WMGQ
- New Brunswick, New Jersey; United States;
- Broadcast area: Central New Jersey
- Frequency: 98.3 MHz
- Branding: Magic 98.3

Programming
- Format: Adult contemporary

Ownership
- Owner: Beasley Broadcast Group; (Beasley Media Group Licenses, LLC);
- Sister stations: WCTC; WDHA-FM; WMTR; WJRZ-FM; WRAT;

History
- First air date: July 31, 1948
- Former call signs: WCTC-FM (1948–1972); WQMR (1972–1977);
- Call sign meaning: "Magic"

Technical information
- Licensing authority: FCC
- Facility ID: 55179
- Class: A
- ERP: 1,200 watts
- HAAT: 158 meters (518 ft)
- Transmitter coordinates: 40°28′37″N 74°29′31″W﻿ / ﻿40.477°N 74.492°W

Links
- Public license information: Public file; LMS;
- Website: magic983.com

= WMGQ =

WMGQ (98.3 MHz Magic 98.3) is a commercial FM radio station licensed to New Brunswick and serving Central Jersey (Middlesex, Union and Somerset Counties). It is owned by the Beasley Broadcast Group, along with sister station WCTC. It broadcasts an adult contemporary radio format, switching to Christmas music for much of November and December. The slogan is "Today's Hits, Yesterday's Favorites".

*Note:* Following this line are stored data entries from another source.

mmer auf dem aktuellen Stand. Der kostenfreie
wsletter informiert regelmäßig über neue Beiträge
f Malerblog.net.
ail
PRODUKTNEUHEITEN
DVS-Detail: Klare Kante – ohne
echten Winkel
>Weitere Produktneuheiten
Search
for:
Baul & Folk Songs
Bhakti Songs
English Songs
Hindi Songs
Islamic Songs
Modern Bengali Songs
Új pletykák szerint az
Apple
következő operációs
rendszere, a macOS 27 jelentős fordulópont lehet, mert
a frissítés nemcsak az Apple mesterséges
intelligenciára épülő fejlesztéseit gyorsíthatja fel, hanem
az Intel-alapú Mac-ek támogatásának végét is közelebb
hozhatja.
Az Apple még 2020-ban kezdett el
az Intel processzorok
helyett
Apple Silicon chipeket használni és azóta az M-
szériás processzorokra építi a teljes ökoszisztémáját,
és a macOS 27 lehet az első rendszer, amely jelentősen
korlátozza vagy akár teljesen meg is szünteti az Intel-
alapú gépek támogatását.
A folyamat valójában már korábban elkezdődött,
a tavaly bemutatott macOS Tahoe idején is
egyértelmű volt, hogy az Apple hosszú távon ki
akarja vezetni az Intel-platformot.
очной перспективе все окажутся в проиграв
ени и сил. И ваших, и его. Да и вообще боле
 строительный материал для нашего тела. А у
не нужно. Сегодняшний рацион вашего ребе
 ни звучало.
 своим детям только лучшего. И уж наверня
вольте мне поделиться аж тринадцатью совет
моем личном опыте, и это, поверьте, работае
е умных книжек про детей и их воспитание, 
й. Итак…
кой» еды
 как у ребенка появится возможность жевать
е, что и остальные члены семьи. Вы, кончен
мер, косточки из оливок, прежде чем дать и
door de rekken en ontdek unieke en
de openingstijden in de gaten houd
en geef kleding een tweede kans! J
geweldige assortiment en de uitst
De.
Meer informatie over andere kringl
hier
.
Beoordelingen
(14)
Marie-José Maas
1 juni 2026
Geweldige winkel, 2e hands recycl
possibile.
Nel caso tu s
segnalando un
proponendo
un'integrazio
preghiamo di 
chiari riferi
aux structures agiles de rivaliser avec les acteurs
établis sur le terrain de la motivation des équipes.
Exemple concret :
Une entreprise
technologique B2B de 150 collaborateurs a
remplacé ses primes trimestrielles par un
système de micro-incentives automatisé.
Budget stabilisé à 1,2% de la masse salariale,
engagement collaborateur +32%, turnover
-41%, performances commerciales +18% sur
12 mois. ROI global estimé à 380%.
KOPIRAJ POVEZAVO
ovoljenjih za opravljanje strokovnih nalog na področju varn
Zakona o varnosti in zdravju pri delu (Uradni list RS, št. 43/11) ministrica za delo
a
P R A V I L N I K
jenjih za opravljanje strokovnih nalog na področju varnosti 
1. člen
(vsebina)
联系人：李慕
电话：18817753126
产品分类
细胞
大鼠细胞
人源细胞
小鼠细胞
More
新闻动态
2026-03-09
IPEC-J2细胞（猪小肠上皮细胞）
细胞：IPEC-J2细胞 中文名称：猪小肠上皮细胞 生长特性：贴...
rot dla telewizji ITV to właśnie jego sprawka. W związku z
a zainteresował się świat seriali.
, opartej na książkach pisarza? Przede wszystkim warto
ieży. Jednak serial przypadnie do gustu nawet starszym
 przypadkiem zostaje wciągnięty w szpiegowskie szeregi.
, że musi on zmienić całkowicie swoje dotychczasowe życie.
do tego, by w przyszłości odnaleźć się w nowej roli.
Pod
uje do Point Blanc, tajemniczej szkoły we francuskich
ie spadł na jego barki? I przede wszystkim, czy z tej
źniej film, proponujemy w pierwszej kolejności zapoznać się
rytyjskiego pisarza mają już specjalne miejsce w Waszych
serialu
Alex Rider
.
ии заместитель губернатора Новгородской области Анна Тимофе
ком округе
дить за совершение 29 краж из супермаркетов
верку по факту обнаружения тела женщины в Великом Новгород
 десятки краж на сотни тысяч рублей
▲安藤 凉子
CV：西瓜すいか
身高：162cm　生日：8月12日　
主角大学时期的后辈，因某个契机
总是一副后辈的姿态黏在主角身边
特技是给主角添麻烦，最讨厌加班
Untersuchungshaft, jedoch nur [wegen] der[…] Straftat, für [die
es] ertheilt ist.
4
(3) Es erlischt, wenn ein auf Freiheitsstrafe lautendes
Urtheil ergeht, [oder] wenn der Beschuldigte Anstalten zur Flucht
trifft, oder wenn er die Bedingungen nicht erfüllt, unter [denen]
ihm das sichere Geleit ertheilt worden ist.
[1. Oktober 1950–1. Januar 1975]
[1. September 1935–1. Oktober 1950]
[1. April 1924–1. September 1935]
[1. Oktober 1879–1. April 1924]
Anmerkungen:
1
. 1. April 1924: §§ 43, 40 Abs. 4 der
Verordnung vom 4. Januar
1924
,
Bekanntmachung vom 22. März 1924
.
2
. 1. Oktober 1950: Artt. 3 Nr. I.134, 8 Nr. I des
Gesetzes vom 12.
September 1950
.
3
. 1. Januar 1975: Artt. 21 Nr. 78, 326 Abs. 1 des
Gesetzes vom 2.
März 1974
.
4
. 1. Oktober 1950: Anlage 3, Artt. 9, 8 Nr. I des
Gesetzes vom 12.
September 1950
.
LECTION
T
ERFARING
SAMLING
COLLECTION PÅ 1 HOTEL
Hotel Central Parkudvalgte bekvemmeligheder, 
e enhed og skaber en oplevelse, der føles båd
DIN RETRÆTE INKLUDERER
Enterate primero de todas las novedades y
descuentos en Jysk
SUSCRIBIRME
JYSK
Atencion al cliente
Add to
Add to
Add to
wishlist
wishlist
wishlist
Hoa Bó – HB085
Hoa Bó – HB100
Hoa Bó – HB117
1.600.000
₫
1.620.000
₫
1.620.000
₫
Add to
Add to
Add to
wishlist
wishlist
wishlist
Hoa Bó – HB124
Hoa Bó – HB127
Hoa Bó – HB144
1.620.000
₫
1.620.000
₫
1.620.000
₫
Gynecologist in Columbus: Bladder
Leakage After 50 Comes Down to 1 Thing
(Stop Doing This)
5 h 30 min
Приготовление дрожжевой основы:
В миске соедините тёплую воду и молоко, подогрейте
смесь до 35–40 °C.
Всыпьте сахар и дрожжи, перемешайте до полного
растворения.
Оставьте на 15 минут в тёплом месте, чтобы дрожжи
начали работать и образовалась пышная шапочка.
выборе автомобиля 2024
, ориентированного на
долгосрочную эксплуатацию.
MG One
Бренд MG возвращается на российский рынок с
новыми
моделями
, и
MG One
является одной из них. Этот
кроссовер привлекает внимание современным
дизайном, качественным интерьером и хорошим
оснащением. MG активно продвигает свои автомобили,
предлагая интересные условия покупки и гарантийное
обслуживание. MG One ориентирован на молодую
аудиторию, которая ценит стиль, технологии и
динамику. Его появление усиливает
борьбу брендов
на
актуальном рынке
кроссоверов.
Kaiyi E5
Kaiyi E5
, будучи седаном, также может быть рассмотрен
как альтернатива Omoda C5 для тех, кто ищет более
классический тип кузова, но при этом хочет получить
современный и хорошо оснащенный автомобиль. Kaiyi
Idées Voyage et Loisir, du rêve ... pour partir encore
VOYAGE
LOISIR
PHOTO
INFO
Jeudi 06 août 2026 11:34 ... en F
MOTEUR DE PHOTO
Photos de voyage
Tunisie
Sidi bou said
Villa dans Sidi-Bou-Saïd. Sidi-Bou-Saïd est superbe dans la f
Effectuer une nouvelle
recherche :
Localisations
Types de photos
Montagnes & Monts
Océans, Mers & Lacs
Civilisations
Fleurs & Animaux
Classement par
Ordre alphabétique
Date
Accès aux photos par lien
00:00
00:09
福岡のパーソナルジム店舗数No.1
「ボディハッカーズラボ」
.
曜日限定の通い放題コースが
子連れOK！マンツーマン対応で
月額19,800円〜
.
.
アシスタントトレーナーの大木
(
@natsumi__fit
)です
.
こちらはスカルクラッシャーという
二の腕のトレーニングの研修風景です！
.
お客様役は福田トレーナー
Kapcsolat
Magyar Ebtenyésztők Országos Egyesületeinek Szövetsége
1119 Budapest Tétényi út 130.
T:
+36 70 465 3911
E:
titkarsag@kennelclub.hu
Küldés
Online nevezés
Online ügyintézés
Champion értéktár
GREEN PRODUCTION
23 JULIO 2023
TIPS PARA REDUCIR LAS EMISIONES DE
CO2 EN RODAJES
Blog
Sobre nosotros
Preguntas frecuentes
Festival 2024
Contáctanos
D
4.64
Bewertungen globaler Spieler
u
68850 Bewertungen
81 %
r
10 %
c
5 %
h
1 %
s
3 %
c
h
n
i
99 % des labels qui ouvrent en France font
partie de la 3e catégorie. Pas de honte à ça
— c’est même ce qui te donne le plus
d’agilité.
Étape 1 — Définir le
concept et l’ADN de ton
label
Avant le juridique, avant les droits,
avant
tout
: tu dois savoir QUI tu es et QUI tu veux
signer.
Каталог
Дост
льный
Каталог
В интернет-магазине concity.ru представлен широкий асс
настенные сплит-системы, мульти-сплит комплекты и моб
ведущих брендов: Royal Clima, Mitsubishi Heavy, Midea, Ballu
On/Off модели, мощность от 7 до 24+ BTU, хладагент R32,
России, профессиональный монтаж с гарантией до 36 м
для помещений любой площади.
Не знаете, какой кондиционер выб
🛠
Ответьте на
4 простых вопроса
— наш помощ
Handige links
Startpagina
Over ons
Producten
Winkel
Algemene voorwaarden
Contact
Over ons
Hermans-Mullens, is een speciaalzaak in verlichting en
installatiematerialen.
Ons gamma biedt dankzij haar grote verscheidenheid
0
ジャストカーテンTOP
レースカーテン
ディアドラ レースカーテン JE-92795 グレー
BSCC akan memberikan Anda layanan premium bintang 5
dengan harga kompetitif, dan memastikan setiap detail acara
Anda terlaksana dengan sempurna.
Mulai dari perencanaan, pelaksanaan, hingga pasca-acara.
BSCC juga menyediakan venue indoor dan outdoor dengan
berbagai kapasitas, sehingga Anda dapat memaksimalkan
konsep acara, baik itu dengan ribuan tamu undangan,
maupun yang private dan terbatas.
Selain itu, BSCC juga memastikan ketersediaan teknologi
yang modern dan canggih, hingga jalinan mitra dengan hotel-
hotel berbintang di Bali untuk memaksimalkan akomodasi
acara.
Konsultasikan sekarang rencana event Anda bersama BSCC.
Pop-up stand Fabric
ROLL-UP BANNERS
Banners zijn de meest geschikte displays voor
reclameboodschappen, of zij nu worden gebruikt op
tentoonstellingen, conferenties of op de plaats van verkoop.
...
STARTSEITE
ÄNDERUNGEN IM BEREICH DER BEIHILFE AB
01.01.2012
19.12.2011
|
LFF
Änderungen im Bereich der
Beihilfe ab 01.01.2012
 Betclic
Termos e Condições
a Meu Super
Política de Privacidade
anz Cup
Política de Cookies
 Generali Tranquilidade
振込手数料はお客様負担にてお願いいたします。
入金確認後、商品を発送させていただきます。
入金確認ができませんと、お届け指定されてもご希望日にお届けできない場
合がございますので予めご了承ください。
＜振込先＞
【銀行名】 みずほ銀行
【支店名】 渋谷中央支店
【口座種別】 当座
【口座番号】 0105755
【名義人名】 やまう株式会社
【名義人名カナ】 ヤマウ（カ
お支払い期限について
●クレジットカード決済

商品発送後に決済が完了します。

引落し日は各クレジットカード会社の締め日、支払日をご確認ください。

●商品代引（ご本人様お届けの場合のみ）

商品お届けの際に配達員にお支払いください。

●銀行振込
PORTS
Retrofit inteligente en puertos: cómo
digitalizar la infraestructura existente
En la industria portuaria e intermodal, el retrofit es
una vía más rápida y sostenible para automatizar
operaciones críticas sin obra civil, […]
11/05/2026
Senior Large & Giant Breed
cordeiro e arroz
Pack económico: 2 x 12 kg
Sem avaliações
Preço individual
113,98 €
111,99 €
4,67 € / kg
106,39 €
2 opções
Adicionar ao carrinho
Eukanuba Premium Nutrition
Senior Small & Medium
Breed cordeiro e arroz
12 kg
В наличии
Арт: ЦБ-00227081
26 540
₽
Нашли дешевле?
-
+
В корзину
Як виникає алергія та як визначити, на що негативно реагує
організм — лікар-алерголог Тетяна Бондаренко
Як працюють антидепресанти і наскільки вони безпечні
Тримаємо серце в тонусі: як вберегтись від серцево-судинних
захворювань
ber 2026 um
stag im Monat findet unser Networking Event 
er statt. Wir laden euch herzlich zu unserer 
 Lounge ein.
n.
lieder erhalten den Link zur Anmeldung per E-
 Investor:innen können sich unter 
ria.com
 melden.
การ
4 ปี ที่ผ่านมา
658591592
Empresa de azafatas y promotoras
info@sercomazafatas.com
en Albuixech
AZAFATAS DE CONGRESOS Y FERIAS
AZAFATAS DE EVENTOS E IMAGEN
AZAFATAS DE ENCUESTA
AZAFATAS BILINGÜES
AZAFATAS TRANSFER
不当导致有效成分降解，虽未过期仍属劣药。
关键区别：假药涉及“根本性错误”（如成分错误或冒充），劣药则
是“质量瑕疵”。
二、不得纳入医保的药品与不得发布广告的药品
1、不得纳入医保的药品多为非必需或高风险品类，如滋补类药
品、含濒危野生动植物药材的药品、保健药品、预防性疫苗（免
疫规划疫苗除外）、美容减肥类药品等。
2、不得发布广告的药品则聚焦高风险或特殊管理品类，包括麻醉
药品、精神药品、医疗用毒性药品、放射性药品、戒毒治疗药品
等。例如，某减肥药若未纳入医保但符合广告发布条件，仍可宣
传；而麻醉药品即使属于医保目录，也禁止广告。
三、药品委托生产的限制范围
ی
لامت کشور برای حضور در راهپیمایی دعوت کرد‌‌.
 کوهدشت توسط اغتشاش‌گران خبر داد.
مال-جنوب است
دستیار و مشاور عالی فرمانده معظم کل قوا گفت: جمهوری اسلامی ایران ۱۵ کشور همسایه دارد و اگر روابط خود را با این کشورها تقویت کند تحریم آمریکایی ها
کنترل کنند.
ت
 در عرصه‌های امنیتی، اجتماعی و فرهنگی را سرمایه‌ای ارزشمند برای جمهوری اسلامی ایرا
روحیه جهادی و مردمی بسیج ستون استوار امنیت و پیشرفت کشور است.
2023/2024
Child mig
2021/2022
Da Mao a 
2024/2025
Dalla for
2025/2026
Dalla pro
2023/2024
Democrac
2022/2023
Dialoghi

WMGQ has an effective radiated power (ERP) of 1,200 watts. The transmitter is on Veronica Avenue near Somerset Street (New Jersey Route 27) in Franklin Township.

==History==
The station began as WCTC-FM, signing on the air on July 31, 1948, and began full operations in September 1948. Initially it simulcast its AM sister station WCTC (1450 AM), which went on the air two years earlier. In the 1970s, it aired a beautiful music format. The call sign was changed to WQMR on February 28, 1972, and to WMGQ on February 14, 1977.

In the 1980s, Greater Media, its owner, began switching a number of its FM stations to "Beautiful Rock", a soft rock format from TM Studios. It featured artists such as Carole King, Cat Stevens, Carly Simon, Stevie Wonder and James Taylor. The stations were all called "Magic" and included WMGK in Philadelphia, WMJC in Detroit and WMGQ.

By the 1990s, WMGQ moved to a more mainstream adult contemporary sound, but still calling itself "Magic 98.3". From 2005 to 2009, WMGQ played Christmas music beginning on November 20 to the day after Christmas. Since then, Magic 98.3 has switched to all Christmas music in mid-November.

On July 19, 2016, Beasley Media Group announced it would acquire Greater Media and its 21 stations, including WMGQ and WCTC, for $240 million. The FCC approved the sale on October 6, and the sale closed on November 1.